He then gets to talking to his buddy Long-haul Howard (Also Conway. He appears in all the skits.) The core of the skit is that they are both heading to get married at midnight. But it turns out they are dating the same woman, a waitress at a truck stop. So the race is on to get to her first.

Howard does get their first. And the waitress is played by Roz Kelly, best known for Happy Days.

But Big Red crashes the ceremony.

They ask her to choose, as she can't marry the both of them. That's bigamy. (Somewhere the Osmonds were sweating.) "Big of you? That's big of me!" Always steal from Groucho Marx.

She ends up marrying Big Red.

And then they start a square dance...

Just roll with it.

This image is here just in case anyone needed to see a picture of the Wicked
Witch reading Rosemary's Baby.

Before they go to another wish, the witches offer Paul a little peaceful chamber music.


"Detroit Rock City"

Paul Lynde, Witchipoo, the Wicked Witch, and KISS... The 70's were weird.

Wish two.

This time around Paul Lynde wants to be a a rich sheikh in the Sahara Desert. Ah, where do we start? Were, or are, there sheikhs in the Sahara? I thought that was cultural more Arabian and places East of that? I may be wrong.
# # # # #
> Try it: Could you return, word for word, the part of the Paul Lynde special recap between "They ask her" and "roll with it.", inclusive?

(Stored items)
# # # # #
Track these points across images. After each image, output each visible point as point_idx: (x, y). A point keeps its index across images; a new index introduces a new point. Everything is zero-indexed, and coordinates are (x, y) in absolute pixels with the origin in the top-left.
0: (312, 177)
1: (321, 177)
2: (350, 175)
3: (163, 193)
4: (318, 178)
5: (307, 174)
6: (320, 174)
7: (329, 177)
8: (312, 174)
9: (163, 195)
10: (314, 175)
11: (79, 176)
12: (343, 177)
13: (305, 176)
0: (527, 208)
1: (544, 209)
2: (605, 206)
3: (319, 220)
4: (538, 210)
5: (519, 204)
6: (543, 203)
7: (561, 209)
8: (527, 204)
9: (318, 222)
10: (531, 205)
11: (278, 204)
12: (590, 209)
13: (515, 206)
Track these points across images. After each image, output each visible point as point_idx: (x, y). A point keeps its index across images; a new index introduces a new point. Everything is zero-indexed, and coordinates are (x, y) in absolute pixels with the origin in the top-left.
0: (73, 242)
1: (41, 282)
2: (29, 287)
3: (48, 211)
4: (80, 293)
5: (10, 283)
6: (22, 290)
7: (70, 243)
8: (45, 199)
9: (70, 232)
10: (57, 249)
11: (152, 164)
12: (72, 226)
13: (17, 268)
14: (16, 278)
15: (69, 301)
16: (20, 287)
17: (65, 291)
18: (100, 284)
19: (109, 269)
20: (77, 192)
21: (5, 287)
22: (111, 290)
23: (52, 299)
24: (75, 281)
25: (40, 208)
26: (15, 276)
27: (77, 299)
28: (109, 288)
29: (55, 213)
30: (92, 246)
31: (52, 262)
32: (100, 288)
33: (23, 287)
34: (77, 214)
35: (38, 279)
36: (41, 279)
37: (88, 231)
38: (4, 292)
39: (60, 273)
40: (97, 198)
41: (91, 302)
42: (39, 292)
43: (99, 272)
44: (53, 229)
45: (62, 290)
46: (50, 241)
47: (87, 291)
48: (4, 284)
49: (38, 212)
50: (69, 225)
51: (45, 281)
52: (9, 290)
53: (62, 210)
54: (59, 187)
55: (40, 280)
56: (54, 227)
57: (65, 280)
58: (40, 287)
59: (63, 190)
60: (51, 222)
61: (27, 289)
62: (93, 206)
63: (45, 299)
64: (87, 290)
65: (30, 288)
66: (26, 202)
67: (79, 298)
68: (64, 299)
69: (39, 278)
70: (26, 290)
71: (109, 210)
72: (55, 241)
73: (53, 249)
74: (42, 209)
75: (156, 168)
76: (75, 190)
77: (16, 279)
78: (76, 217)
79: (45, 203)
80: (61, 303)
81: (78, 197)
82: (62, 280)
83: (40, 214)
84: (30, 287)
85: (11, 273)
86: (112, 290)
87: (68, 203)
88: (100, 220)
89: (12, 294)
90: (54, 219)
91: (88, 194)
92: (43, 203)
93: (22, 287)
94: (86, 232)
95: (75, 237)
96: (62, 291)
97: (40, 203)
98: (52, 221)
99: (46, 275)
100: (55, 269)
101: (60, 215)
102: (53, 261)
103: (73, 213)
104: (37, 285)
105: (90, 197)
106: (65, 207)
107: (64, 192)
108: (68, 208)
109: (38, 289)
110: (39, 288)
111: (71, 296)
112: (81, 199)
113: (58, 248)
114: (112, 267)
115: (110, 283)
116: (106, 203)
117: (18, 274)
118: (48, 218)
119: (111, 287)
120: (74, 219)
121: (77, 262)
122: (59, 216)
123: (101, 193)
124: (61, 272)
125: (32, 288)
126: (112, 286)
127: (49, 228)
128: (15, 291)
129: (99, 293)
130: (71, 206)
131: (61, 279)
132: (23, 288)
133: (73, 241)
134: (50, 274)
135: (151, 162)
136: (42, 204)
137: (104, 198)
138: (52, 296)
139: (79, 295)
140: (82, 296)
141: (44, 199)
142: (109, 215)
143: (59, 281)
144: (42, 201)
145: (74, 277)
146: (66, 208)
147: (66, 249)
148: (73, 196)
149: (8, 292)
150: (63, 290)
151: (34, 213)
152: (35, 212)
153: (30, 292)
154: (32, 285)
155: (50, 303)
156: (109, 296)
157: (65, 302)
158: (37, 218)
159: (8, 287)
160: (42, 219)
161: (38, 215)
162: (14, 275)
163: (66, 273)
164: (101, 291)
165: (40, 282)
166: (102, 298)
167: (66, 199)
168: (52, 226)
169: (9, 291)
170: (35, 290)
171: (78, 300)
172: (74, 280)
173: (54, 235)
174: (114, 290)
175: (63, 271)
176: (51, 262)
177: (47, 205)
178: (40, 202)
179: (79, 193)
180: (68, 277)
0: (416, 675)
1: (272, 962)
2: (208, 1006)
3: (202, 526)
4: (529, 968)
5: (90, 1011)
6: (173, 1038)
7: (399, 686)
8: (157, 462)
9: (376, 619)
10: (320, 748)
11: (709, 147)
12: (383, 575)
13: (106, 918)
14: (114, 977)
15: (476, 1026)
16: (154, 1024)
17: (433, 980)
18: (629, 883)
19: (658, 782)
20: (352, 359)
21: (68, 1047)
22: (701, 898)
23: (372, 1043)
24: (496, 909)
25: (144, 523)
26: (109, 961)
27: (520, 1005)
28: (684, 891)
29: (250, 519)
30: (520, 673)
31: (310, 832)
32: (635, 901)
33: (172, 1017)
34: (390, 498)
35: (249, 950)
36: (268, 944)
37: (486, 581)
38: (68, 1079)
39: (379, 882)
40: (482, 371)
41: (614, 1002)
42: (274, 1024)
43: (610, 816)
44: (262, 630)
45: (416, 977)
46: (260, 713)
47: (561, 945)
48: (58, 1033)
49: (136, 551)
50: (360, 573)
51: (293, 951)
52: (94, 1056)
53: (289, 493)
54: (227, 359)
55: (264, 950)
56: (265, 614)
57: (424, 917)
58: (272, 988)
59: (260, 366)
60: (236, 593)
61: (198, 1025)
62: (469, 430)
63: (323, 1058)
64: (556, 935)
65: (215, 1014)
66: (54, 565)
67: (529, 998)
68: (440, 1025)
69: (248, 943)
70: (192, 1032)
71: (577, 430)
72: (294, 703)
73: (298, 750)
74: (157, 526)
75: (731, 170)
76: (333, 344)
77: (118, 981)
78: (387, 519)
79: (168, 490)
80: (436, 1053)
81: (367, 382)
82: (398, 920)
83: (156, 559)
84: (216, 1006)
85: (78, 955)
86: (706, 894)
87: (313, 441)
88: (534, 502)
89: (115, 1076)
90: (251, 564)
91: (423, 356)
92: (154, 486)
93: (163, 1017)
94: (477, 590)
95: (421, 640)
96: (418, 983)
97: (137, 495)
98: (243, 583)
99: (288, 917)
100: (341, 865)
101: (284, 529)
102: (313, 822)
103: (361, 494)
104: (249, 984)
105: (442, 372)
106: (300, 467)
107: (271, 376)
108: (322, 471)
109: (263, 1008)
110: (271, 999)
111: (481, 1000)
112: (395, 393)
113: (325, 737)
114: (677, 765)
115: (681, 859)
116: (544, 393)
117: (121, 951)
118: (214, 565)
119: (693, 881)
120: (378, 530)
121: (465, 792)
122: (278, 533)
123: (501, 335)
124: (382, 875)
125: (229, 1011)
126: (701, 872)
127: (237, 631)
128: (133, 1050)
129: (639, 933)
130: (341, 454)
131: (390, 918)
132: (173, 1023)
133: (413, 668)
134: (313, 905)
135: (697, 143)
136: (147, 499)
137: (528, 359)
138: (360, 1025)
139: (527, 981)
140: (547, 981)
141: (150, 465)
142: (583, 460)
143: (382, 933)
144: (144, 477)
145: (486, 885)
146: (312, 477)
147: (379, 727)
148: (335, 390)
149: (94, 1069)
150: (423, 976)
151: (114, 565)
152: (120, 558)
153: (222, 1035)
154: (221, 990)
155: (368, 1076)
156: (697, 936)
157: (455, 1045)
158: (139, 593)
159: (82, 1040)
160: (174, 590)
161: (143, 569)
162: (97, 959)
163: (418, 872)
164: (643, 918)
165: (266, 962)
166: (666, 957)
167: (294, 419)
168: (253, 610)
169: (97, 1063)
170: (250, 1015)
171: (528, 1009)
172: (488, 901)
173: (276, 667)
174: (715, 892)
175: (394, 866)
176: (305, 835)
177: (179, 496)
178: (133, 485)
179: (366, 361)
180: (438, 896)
# # # # #
> Exercise result:
They ask her to choose, as she can't marry the both of them. That's bigamy. (Somewhere the Osmonds were sweating.) "Big of you? That's big of me!" Always steal from Groucho Marx.

She ends up marrying Big Red.

And then they start a square dance...

Just roll with it.